March 28, 2024

States Lean on Public Workers for Bigger Pension Contributions

So far this year, eight states, including Wisconsin and Florida, have decided to require government employees to contribute more, sometimes far more, to their pensions. Governors and legislators in 10 other states, including California and Illinois, are proposing their own pension changes as they grapple with budget deficits and underfunded pension plans.

Government employees’ unions are not accepting these changes without a fight, complaining that the increased pension contributions often amount to a significant cut in take-home pay.

A burst of labor opposition in New Jersey is threatening a tentative deal between the Republican governor, Chris Christie, and Democratic legislative leaders that would require government employees to contribute at least one percentage point more of their pay toward their pensions. One powerful union warned Democratic lawmakers not to join Mr. Christie’s “war on the middle class.”

But even many of labor’s traditional allies are demanding pension changes. Last week, New York’s governor, Andrew M. Cuomo, a Democrat, proposed that all future state and New York City employees pay 6 percent of their salary toward their pensions, double the current 3 percent. Oregon’s Democratic governor is pushing state and local employees to contribute as much as 6 percent of pay, up from zero at present. Twelve states, including Arizona, Michigan, Minnesota and Virginia, imposed higher employee contributions in 2010. That leaves just a handful of states where employees do not contribute toward their pensions.

“You can call this an exponential increase in activity to have state employees contribute more,” said Ronald Snell, a pension expert with the National Conference of State Legislatures. “Before 2010, this hardly ever happened.”

States are demanding the higher contributions as they reach for new ways to cut budget deficits. The easy savings, like furlough days, have been achieved, and now lawmakers are tackling more complicated cost issues like the long-term shortfalls in their pension funds.

The Pew Center on the States estimates there is a more than $1 trillion funding gap for government employees’ retirement benefits in the 50 states. At the same time, many voters resent that public employee pensions are generally better than their own.

“States have less revenues coming in and higher bills for their pensions, and it’s really focused their attention,” said Susan K. Urahn, managing director of the Pew center, a nonpartisan research group that analyzes state policies.

Alabama, Arizona, Kansas, Maryland, Mississippi and Oklahoma have all acted this year to require employees to pay more.

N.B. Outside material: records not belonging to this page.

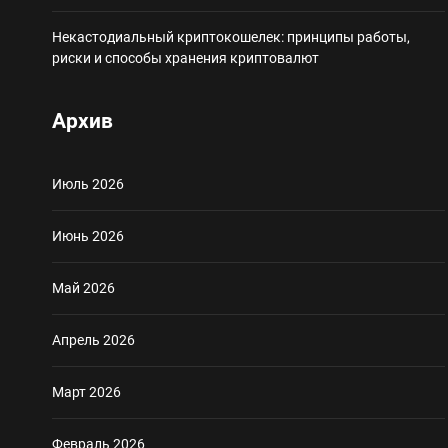
Некастодиальный криптокошелек: принципы работы,
риски и способы хранения криптовалют
Архив
Июль 2026
Июнь 2026
Май 2026
Апрель 2026
Март 2026
Февраль 2026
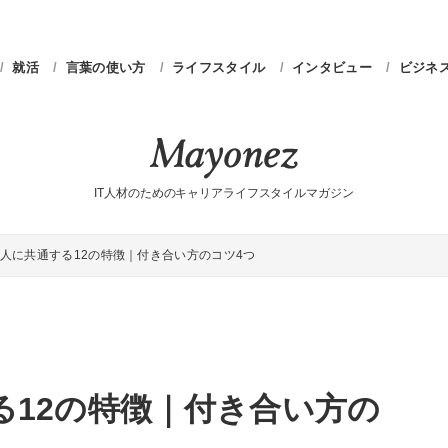
就活
言葉の使い方
ライフスタイル
インタビュー
ビジネ
IT人材のためのキャリアライフスタイルマガジン
人に共通する12の特徴｜付き合い方のコツ4つ
る12の特徴｜付き合い方の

In one of the most extreme proposals, a legislative committee in Illinois, daunted by the state’s estimated $80 billion pension shortfall, voted to have state workers either contribute 17 percent of their pay toward their pensions or accept less generous pension benefits.

According to the Pew Center, actuarial reports say the 50 states should have contributed $117 billion in 2009 toward their pension plans to help bring them to full funding, two and a half times more than they contributed a decade ago and well over the $73 billion they actually contributed in 2009.

Requiring employees to divert 3 to 6 percent of their paychecks toward funding their pensions will help, though it will not come close to solving the short-term budget problems in most states, Ms. Urahn said. But every bit helps. In Wisconsin, for example, Gov. Scott Walker said the state government would save $226 million a year from state employees’ paying a 5.8 percent contribution previously paid by the state.

Over time, the budgetary savings can be substantial. Because of New York’s constitutional restrictions against changing current workers’ pensions for the worse, Mr. Cuomo is proposing increased pension contributions for new employees only. But even so, his office says this change would save New York State and public employers outside New York City $50 billion over 30 years.

“The pension system as we know it is unsustainable,” Mr. Cuomo said last week. He added that his proposal would “bring government benefits more in line with the private sector while still serving our employees and protecting our retirees.”